Until 1950, however, there had been seven earthquakes which killed more than 1,000 people, that is about every four or five years. Statistics clearly show, however, life loss due to earthquakes has become very small after 1950. I am not prepared to say that this is completely due to advancements in science and technology. We have to admit that a really big earthquake has not since hit densely populated, urbanized areas.
However, we now know-at least better than most of the peoples in the other parts of the world-that analysis, design, and construction alone are not enough to mitigate earthquake disasters. Many Japanese realize that maintenance, repair and strengthening of structures during the ordinary times are important. We now understand the importance of such non-structural measures as damage assessment, preparedness, education, and training. It took us over 100 years of experience to learn these well.
It is true that indigenous problems are inherent in disaster mitigation. It is also true that large and small countries often have different kinds of problems. Most advanced technologies may not be useful everywhere. But the most effective way of reducing earthquake disasters is through better construction practices, and most of the knowledge necessary to improve building practices already exists.
It is important to identify areas and practices, where the time tested successful experience of one country can be applied in another country with similar conditions. Exchange of information, experience and practices evolved in developed countries would be useful in developing countries, when they go through similar economic and infrastructural development phases already experienced elsewhere.
Natural disasters cannot be prevented but in many cases it is possible to identify the vulnerable hazardous areas and to estimate the possible damage.
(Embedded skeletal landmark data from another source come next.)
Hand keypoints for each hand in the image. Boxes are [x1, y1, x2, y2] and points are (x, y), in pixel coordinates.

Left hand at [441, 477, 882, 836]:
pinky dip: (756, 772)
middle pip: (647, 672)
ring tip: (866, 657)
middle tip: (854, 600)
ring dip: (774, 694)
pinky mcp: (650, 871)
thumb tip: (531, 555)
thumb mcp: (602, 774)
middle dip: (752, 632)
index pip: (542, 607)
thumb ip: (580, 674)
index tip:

Programmes can be undertaken to identify the possible locations, to decrease the amount of damage and to respond promptly in the aftermath of a disaster.
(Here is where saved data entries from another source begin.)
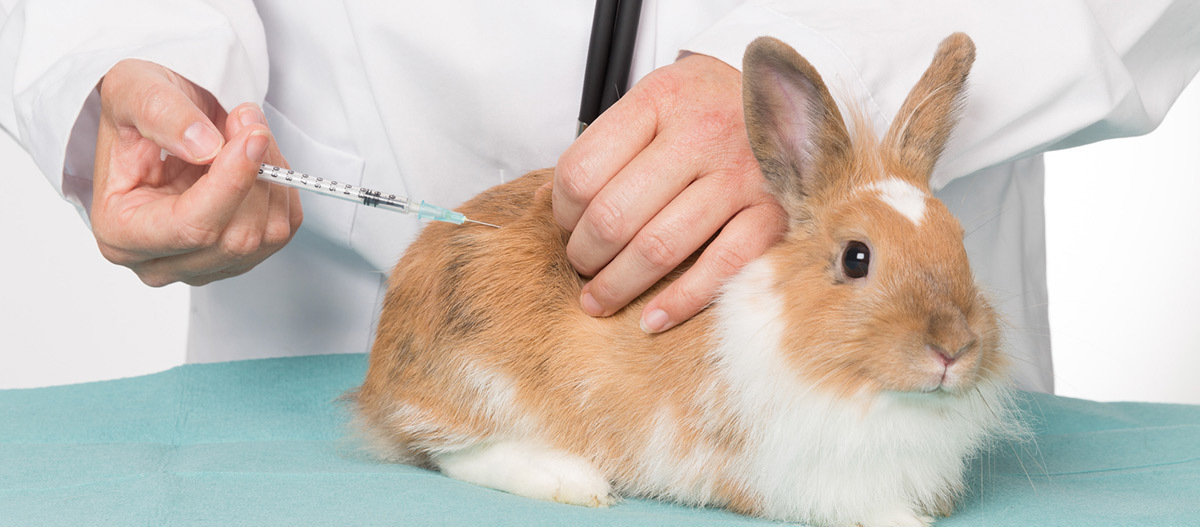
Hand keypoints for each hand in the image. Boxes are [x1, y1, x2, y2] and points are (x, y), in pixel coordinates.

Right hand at [90, 59, 300, 286]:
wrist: (161, 119)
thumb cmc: (138, 112)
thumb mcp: (134, 90)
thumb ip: (162, 115)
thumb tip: (205, 148)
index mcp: (120, 233)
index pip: (191, 227)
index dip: (231, 183)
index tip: (253, 137)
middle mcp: (160, 262)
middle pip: (236, 238)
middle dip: (255, 173)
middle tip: (248, 121)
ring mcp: (203, 265)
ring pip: (267, 235)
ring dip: (272, 176)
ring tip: (247, 133)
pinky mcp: (240, 256)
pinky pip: (283, 228)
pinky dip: (281, 187)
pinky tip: (257, 159)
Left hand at [554, 54, 786, 332]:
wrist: (794, 101)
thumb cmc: (711, 109)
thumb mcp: (659, 101)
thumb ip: (613, 144)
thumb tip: (555, 206)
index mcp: (661, 99)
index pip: (582, 169)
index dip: (562, 211)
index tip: (566, 228)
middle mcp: (701, 132)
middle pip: (613, 215)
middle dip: (584, 255)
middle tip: (581, 268)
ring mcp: (740, 174)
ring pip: (657, 248)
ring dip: (618, 285)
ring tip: (599, 299)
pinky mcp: (773, 213)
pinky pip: (720, 269)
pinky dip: (679, 302)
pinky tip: (652, 320)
Maintaining the flow of information, and making it easily accessible by any interested party is extremely important. Integration of differ-ent disaster-mitigation strategies is important. Especially, structural and non-structural strategies should be more tightly woven together. Making a building stronger is not a single measure nor the most cost effective measure to reduce earthquake disaster.
IDNDR: Dream or Reality?
We do not know yet whether we are facing a dream or a reality. The successes of INCEDE and WSSI depend to a large degree on the positive responses of outside agencies, engineers and scientists of all professions.
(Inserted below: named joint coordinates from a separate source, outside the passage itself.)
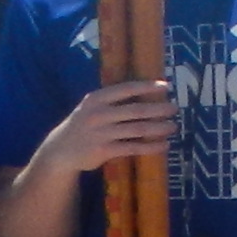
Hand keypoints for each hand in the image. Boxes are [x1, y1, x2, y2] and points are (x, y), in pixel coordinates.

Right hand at [45, 79, 180, 174]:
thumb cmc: (84, 125)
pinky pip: (134, 147)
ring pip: (138, 129)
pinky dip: (151, 146)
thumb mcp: (92, 107)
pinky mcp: (105, 150)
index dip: (147, 86)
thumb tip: (146, 94)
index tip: (166, 86)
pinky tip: (164, 144)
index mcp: (97, 98)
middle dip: (158, 109)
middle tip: (174, 108)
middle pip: (136, 110)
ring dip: (159, 128)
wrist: (61, 150)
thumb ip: (113, 101)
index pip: (126, 89)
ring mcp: (102, 133)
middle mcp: (99, 114)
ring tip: (173, 126)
Groups of people who are really devoted-"devoted to take actions" -are needed. I would like to ask all people to take actions-however small they may be-to achieve the goals of IDNDR. What is most needed is team spirit: team spirit among all nations; team spirit among engineers and scientists of different professions; and team spirit among all kinds of people working for disaster mitigation. Natural disaster mitigation on the global scale is a formidable task. The challenge to us now is to find the right mix of actions that will manage the natural disaster risk as an integrated strategy. Let me quote again from the original proposal made by Frank Press in 1984:
"What better way to start the new millennium than a world better organized to reduce suffering from natural disasters. I believe that the involvement of dedicated scientists and engineers ... is the key to achieving these essential global goals."